ETA: It starts at around the 1:40:30 mark on Friday's July 19 show.

Kaitlin McNabb Kaitlin McNabb's picture

So not from the Herald, but from one of it's columnists published in the Province (equally terrible)

Naomi Lakritz: Pot is a dangerous drug and legalization is a dumb idea, Mr. Trudeau

"THC, the main ingredient in cannabis, stays in the body for up to 30 days...THC “dissolves in body fat, then slowly percolates into the blood and brain over days and weeks after a joint is smoked."

As my friend pointed out, this article is the editorial equivalent of Reefer Madness. Moreover, this writer watched Reefer Madness and thought it was an acclaimed scientific documentary.

j.morgan

Nope, Lakritz is definitely a Herald writer. Her, Corbella and Martinuk hold down the neo-con fort at the paper. Latritz's latest diatribe was about how colonialism didn't influence the Phoneix Sinclair case. "Oh, these heartless colonials, eh? But First Nations leaders believe colonialism was responsible. Deflect, deflect, deflect. Excuses, excuses, excuses," she writes. Of course, just a few days ago the Herald's editorial claimed that the federal government "never systematically killed aboriginals." So yeah, they're in a different world, apparently. 

Unionist

Interesting. After the outcry about her insinuations and pandering, the original article now bears this:

Quote:
Editor's note: This column has been updated for clarity.

I missed the original version, but the part quoted in the OP now reads (I've highlighted the changed portion):

Quote:
I overheard a group of three young people talking excitedly about how on their upcoming trip to Vancouver, they intended to drop by the DTES to buy heroinand shoot up for the first time at InSite. I have since long wished I had butted into their conversation and intervened.

They made the change so fast and guiltily that they forgot to put a wordspace between "heroin" and "and".
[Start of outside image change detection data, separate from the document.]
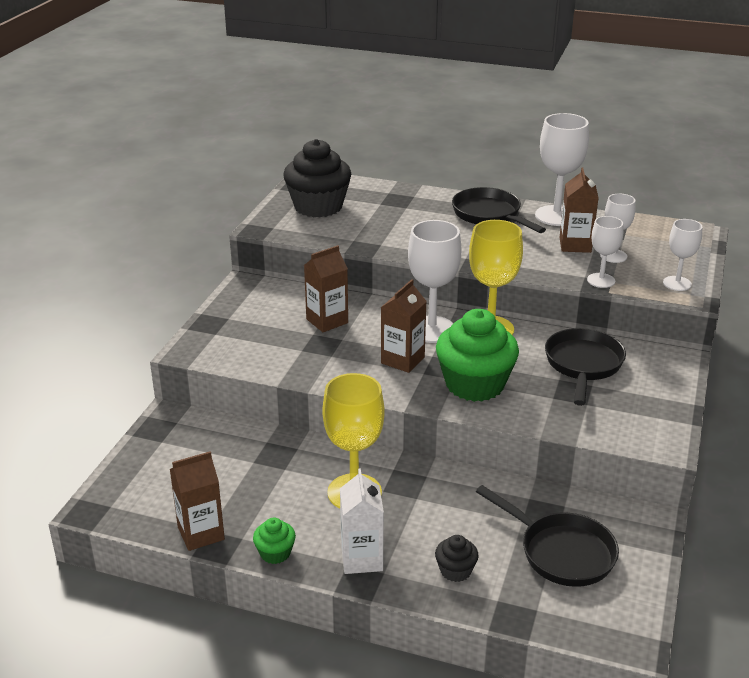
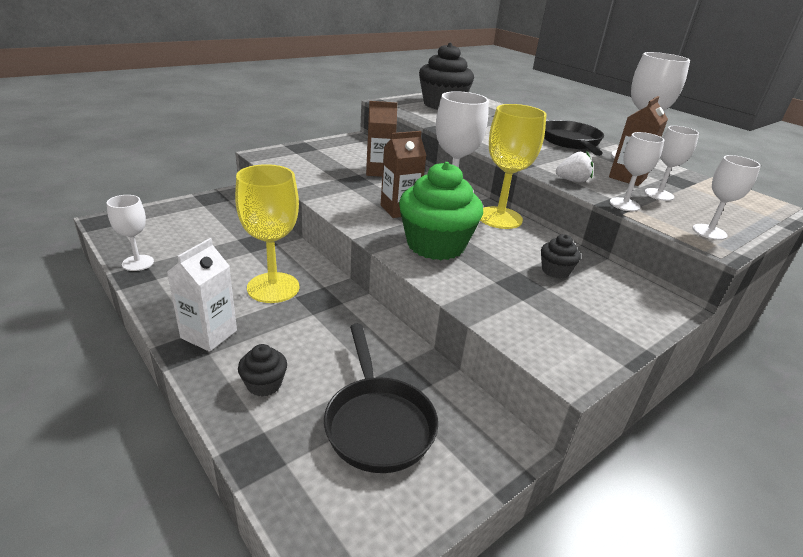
camera: 30 degrees right, 0 degrees up
(201, 533) = (138, 263): brown carton -> white goblet
(275, 553) = (160, 298): green cupcake -> none
(540, 269) = (572, 181): none -> white strawberry
(583, 365) = (555, 271): black pan -> black cupcake

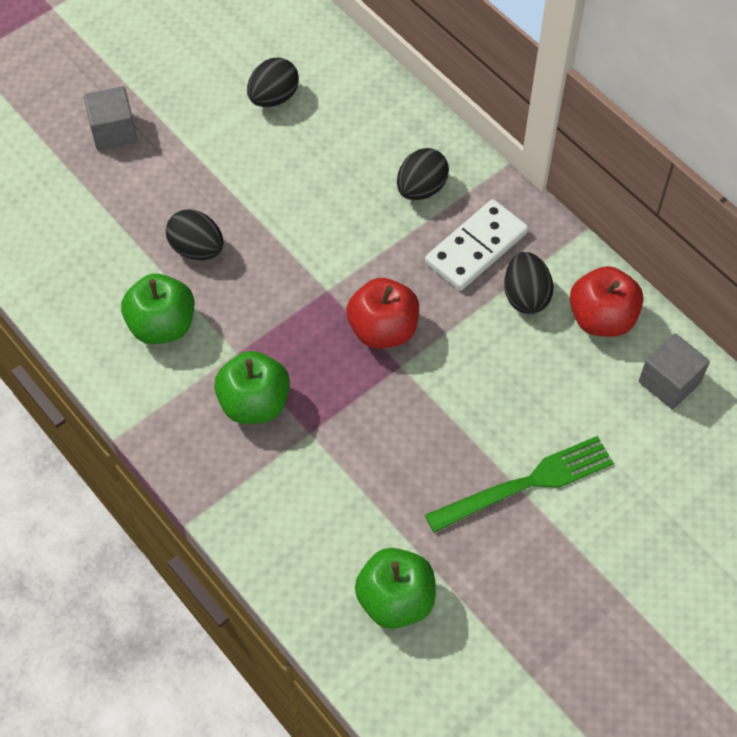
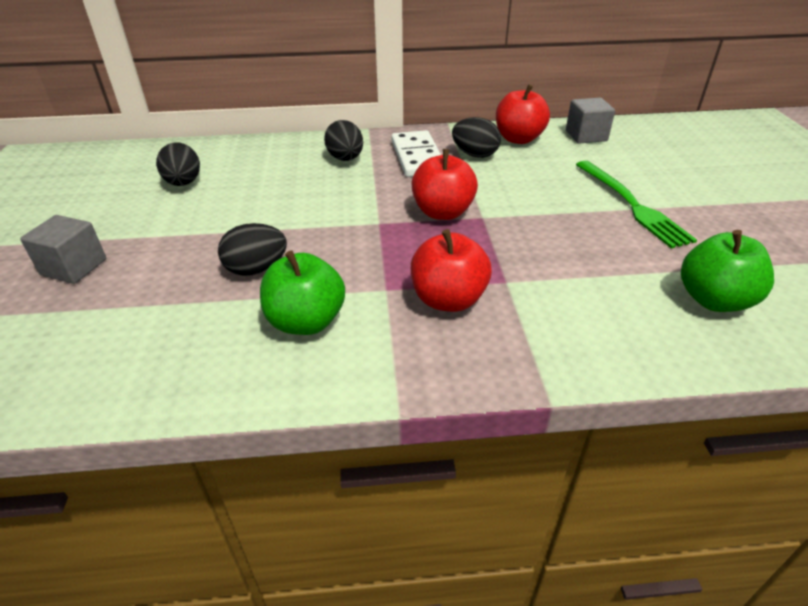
camera: 55 degrees left, 20 degrees down
(254, 403) = (448, 299): green apple -> red apple
(525, 484) = (631, 205): green fork -> green fork turned 150 degrees clockwise

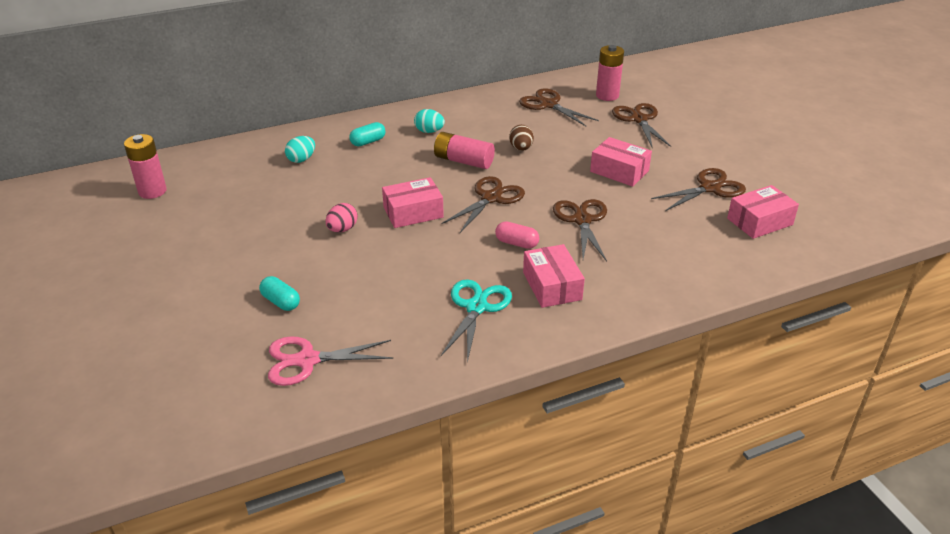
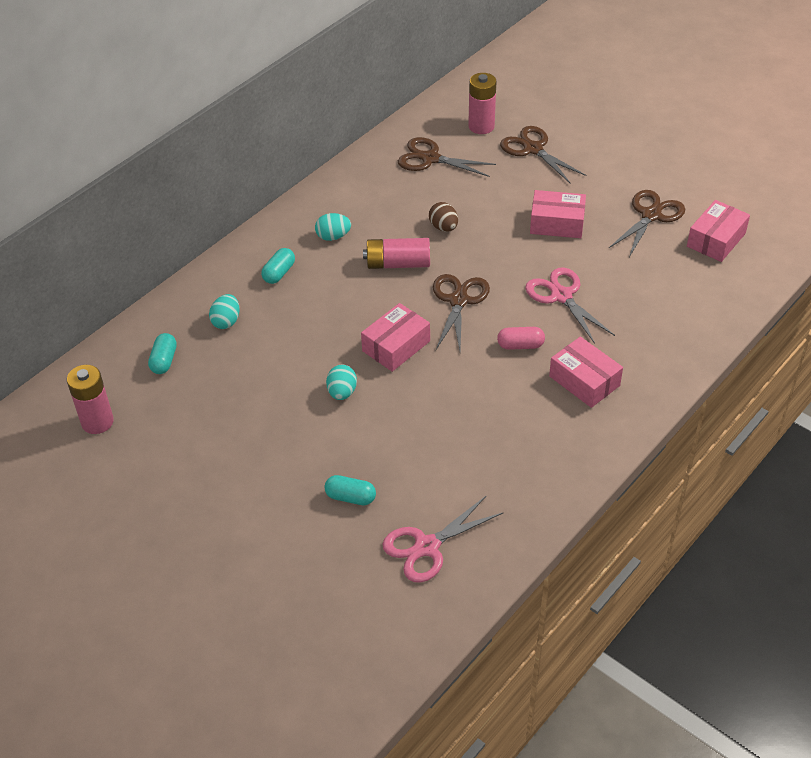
camera: 25 degrees left, 10 degrees up
(234, 169) = (164, 361): none -> turquoise capsule
(342, 229) = (342, 392): pink egg -> turquoise egg
(476, 307) = (534, 430): turquoise scissors -> none
(582, 220) = (561, 296): brown scissors -> pink scissors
I'd love to see what other changes they made, but this one alone is pretty revealing, as well as being a tribute to readers, tweeters, etc. who shouted out.

 

Kaitlin McNabb Kaitlin McNabb's picture

HOW ARE THESE PEOPLE ALLOWED TO WRITE GARBAGE LIKE THIS

(rhetorical. I sadly know the answer why)
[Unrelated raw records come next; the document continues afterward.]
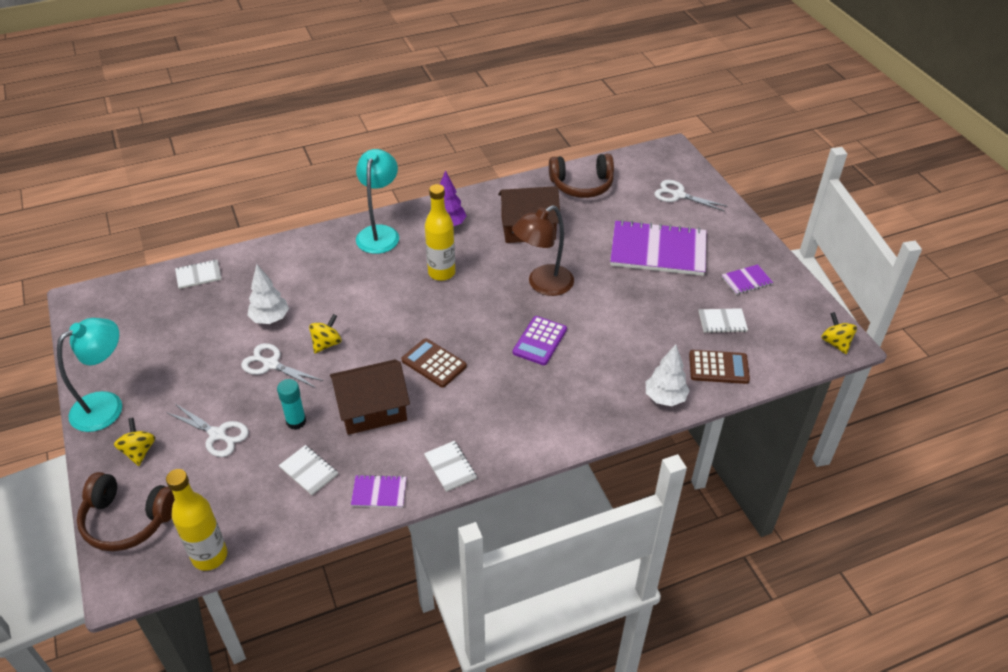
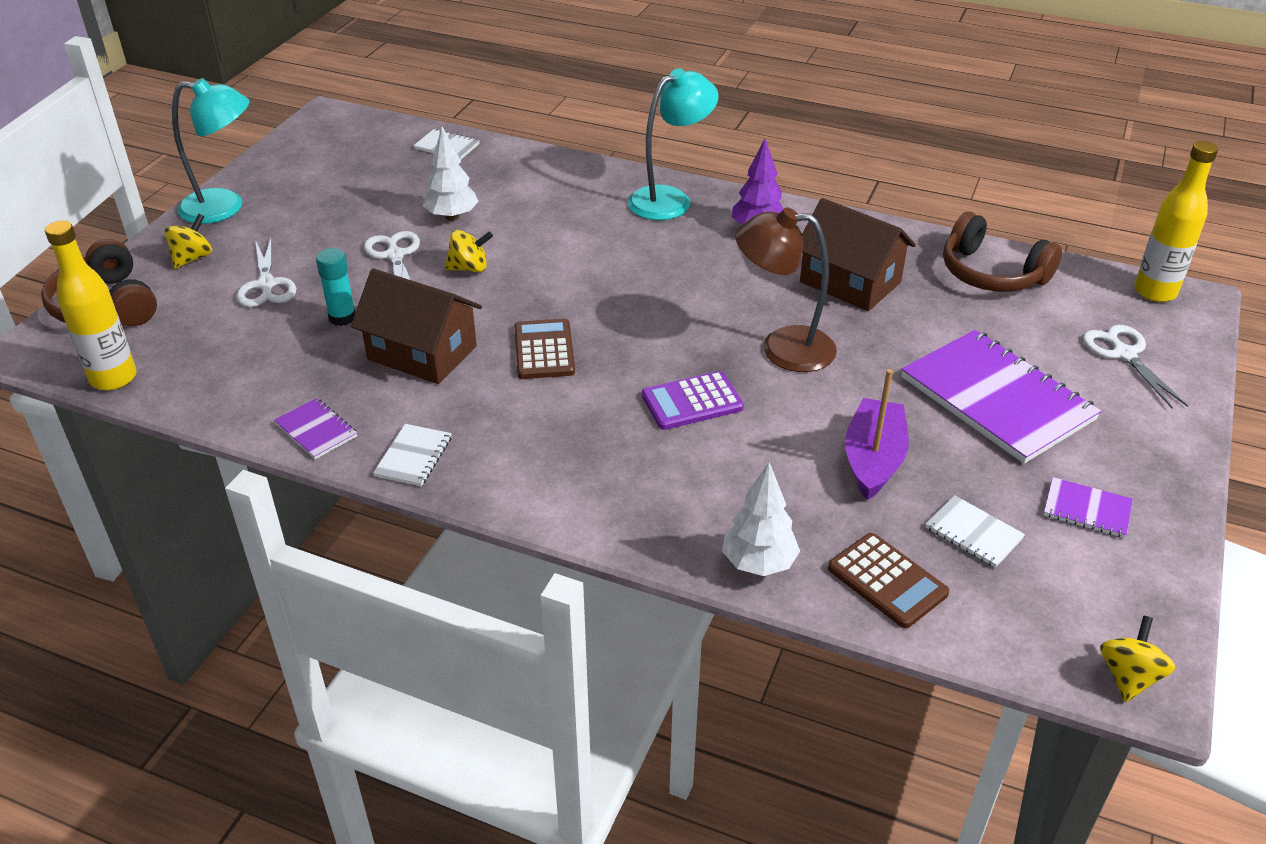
camera: 45 degrees right, 5 degrees down
(309, 471) = (289, 367): white notebook -> none
(441, 273) = (681, 271): yellow bottle -> yellow bottle (1155, 292)
(648, 315) = (873, 460): none -> purple boat

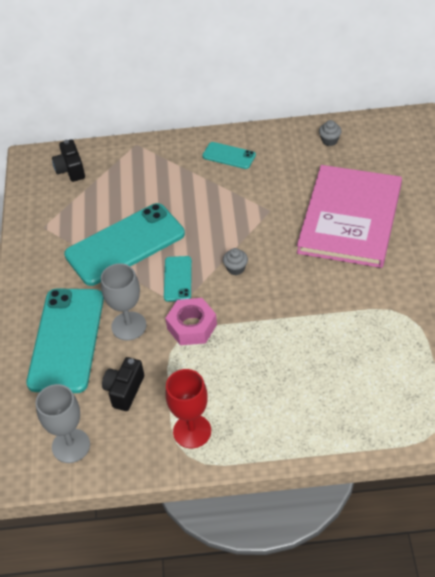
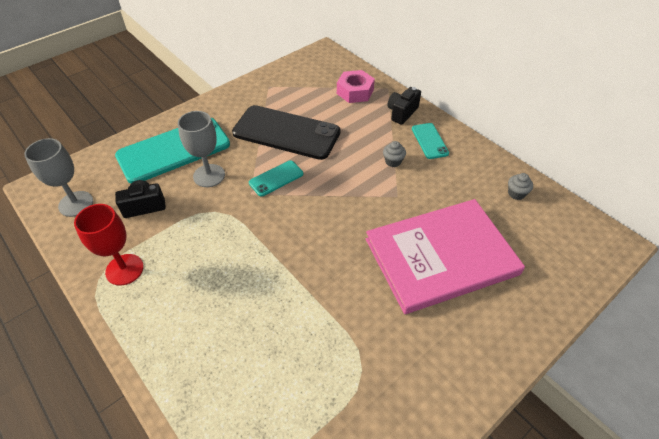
camera: 50 degrees right, 0 degrees up
(70, 169) = (331, 71): black camera -> black camera (402, 113)
(125, 244) = (286, 133): turquoise phone -> black phone
(192, 326) = (233, 212): pink nut -> pink nut (355, 92)
(236, 268) = (315, 207): grey cupcake -> grey cupcake (393, 161)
U, they got SO MUCH "hate mail" "hate tweets" but not so much as hate as say informed opinions about how Corbella just published a piece masquarading as fact based on nothing.

That rush change is hilarious.

Although, it seems like both the Provinces' and Herald's viewing strategies are to publish offensive garbage and then count the page views. So, there's that.

ETA: JM, that quote is ridiculous (ly awful), thank you for sharing. 

Kaitlin McNabb Kaitlin McNabb's picture

Also they should change the ed note to read "this article has been updated for clarity. Still contains no actual facts"

Sineed

Fact is, if Monteith had used InSite, he'd be alive today. Just like EVERY OTHER person who survived an overdose at InSite. The antidote to heroin overdose, naloxone (Narcan), is quick-acting and simple to give (and it's not a needle into the heart like in Pulp Fiction).